Matthew 6: 33-34
33But seek first his kingdom and his righteousness, and all these things will be given to you as well. 34Therefore do not worry about tomorrow, for tomorrow will worry about itself. Each day has enough trouble of its own.
I know the truth "Do not worry". I tell others the truth "Do not worry". I know it in my head "Do not worry", but alas here I am "worrying", fretting, thinking of the worst!
When it comes to my children, sometimes I feel so powerless (I know I'm not powerless, but I feel that way). Our oldest struggles with many issues. We think we are going along fine and helping him overcome, but so often we feel that we are getting now where. He is very anxious about performing period. If it is ever so slightly difficult for him, he backs out. We try to talk to him and feel like he doesn't listen. I pray with him and tell him to go to God when he feels this way and God will give him the strength to endure (Here is one of these things I should be listening to myself!) I WORRY! What does the future hold for him? Will he be O.K.? My husband has even said "where did we go wrong?", "where did we fail him?" I so want to trust that everything will be O.K., but we are not guaranteed that. God didn't say everything would turn out rosy, he did say "he has a plan". How do I give that speech to my children if I can't walk the walk myself? Are they seeing through the mask of my lack of faith, and is it effecting them?

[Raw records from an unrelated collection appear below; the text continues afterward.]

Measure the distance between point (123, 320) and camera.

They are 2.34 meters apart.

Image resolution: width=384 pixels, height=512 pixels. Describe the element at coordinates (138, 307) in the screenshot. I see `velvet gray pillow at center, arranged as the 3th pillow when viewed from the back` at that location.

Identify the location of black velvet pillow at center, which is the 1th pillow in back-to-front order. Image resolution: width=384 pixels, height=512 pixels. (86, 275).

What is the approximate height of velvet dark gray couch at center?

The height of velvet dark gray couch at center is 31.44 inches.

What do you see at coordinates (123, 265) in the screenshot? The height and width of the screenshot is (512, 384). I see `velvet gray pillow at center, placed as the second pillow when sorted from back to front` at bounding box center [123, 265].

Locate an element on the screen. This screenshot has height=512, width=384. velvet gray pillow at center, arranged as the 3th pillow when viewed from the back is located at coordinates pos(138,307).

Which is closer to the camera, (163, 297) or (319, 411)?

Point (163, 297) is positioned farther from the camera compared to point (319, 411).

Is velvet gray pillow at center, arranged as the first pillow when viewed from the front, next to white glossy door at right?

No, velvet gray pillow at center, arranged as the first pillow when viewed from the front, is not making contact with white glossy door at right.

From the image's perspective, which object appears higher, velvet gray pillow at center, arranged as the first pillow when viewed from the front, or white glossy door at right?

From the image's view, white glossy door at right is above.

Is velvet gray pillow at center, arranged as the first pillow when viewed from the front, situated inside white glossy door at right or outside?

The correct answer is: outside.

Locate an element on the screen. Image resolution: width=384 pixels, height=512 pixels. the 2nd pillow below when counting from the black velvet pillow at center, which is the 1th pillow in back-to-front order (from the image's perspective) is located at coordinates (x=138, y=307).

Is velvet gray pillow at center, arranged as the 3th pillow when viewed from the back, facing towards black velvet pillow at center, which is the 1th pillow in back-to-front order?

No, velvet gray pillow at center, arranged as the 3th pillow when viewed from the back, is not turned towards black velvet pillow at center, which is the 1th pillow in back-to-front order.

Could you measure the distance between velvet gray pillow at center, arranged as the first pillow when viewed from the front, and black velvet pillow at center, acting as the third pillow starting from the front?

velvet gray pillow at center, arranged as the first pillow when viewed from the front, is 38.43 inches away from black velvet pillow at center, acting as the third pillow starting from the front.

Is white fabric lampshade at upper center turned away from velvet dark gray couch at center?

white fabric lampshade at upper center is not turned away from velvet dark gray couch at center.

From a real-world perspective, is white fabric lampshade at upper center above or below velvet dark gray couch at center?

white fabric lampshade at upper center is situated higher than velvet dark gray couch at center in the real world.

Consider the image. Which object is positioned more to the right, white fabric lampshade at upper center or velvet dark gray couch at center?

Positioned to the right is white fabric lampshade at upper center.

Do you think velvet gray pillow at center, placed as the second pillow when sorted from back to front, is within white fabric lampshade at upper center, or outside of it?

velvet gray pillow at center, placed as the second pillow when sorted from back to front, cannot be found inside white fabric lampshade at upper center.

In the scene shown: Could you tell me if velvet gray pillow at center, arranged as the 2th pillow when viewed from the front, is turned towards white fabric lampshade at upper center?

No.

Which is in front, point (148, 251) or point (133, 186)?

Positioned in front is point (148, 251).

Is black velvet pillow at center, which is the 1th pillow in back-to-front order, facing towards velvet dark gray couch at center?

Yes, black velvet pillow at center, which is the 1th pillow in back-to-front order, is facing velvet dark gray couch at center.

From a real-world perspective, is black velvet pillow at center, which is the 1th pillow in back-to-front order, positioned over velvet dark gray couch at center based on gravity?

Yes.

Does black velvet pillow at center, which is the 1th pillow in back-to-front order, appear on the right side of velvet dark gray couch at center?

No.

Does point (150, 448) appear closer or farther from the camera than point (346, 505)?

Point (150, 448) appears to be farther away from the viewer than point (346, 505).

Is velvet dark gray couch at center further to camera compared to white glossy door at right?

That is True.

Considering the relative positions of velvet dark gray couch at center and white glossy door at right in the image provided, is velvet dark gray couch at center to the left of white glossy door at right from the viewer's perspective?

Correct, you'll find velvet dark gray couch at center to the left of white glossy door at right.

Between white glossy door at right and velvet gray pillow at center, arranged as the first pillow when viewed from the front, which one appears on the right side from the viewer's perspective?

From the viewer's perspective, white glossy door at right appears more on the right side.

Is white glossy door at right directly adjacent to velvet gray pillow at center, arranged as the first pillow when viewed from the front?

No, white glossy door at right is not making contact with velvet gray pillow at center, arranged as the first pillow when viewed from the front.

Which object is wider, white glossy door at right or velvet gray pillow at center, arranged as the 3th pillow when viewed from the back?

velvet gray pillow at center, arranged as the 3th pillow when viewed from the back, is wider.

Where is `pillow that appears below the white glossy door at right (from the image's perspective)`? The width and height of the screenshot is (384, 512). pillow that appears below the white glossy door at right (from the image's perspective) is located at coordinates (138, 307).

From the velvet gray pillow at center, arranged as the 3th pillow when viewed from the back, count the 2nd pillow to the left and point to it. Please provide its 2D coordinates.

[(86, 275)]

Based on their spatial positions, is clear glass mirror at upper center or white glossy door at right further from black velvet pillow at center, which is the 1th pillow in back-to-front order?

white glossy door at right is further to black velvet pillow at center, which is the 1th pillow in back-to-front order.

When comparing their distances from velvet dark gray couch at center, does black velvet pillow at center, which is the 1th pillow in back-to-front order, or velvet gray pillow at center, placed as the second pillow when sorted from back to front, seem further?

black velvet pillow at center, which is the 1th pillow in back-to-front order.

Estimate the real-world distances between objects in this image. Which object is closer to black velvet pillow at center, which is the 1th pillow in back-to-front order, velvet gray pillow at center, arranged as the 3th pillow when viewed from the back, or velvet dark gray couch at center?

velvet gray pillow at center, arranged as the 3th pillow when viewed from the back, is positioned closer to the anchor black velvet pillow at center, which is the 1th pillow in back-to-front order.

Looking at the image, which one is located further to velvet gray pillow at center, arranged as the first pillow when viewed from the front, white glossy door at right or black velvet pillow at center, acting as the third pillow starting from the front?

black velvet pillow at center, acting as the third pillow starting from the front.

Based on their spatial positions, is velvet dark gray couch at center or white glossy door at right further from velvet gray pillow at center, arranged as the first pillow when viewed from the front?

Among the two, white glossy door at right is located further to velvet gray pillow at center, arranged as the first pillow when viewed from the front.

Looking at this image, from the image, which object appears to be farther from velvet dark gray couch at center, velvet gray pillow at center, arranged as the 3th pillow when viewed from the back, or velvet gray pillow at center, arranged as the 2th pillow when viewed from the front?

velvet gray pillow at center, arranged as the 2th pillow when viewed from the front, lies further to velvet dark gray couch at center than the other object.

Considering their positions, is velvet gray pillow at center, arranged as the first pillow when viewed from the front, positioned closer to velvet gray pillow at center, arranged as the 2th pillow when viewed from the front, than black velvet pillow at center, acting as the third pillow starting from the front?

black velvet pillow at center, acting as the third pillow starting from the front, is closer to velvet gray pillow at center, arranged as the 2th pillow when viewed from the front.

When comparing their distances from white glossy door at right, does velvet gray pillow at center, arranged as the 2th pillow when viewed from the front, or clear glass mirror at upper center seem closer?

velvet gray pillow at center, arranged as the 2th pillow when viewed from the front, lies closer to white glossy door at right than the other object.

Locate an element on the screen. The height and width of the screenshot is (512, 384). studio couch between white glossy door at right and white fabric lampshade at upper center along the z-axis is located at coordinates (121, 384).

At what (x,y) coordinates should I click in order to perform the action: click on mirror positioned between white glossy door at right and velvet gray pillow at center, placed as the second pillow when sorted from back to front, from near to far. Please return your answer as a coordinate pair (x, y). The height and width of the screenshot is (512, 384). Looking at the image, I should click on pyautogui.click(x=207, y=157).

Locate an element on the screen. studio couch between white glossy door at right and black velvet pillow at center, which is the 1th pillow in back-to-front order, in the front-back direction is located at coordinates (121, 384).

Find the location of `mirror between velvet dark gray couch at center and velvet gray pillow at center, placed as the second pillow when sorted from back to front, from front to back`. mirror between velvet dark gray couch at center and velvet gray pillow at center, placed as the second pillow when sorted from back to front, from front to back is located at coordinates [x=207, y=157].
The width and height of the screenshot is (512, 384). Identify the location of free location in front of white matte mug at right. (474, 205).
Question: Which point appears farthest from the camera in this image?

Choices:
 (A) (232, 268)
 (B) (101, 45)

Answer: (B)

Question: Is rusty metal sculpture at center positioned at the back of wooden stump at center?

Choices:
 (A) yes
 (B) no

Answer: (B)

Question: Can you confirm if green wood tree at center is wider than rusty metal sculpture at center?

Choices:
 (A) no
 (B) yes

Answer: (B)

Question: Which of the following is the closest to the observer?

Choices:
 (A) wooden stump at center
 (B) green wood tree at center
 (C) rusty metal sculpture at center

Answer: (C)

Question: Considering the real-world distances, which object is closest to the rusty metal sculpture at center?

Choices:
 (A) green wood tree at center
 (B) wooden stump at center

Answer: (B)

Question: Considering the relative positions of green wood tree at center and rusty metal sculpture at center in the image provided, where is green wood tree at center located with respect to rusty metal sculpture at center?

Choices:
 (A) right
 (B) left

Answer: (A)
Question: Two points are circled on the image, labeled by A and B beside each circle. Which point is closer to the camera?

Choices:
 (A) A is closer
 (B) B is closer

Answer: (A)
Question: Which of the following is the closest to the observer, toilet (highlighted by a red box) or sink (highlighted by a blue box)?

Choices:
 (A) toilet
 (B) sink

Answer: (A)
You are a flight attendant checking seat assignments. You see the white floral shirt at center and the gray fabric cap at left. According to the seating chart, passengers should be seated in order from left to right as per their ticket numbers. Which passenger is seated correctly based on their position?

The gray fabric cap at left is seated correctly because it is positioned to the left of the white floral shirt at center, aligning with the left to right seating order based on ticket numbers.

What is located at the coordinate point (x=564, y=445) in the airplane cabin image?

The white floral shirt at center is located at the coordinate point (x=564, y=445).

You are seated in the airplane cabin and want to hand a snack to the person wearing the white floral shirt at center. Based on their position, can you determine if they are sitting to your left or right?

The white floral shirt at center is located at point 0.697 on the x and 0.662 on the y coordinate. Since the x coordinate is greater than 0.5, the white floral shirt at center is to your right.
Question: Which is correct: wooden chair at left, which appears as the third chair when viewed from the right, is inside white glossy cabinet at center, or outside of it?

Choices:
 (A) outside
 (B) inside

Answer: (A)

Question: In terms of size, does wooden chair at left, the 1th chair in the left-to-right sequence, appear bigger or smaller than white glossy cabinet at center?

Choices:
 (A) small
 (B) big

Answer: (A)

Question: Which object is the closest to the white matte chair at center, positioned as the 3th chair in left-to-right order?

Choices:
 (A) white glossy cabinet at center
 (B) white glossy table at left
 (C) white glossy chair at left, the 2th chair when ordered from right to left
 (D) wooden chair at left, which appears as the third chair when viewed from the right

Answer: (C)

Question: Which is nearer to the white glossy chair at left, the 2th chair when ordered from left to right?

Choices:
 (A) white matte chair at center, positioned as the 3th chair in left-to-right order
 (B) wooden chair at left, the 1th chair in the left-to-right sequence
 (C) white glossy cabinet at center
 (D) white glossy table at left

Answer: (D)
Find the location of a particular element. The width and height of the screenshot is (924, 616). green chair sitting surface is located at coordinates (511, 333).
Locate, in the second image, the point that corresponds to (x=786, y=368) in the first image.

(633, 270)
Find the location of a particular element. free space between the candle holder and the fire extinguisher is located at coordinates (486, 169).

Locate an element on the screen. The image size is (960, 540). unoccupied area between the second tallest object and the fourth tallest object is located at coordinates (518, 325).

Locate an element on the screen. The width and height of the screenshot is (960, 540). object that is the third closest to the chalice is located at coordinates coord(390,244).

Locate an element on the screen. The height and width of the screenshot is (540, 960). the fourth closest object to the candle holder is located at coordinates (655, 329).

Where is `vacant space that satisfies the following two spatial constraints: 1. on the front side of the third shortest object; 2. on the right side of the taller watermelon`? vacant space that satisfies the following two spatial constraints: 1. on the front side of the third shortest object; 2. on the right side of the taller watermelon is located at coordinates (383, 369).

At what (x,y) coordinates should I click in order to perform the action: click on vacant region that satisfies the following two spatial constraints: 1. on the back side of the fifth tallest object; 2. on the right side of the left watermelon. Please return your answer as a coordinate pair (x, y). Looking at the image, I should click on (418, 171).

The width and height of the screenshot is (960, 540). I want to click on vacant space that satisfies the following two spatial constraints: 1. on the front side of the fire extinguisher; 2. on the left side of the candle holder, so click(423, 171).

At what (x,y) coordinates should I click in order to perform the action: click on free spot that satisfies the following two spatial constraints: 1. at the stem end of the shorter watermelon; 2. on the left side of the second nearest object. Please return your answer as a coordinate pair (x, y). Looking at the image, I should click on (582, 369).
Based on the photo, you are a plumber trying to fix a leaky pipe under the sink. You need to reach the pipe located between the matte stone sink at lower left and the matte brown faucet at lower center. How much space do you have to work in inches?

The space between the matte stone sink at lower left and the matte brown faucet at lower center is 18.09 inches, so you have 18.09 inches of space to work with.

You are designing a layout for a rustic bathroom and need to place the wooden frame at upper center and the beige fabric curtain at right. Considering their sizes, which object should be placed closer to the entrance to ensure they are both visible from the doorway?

Oh the thoughts that go through my head!!! Another thing that is effecting him and so many kids today is BULLYING! I just read on the news this morning a 5th grader committed suicide because of bullying! 5TH GRADE!!! How do we stop this from happening? I know that Jeremiah is bullied often, and I feel powerless (again) to help him. I have wanted to offer my services to school to monitor the halls, but Jeremiah said that would make it worst for him. Why are children today so mean?! How do you protect your children and help them through without taking the road of this 5th grader? His mother even went to the school. It didn't help!
I don't know what I'm looking for: advice, prayer, wisdom, a good kick in the pants for my lack of faith? You name it, I'll take it! Thanks for letting me vent! I have a great kid! He is really wonderful! I just wish he could see that too!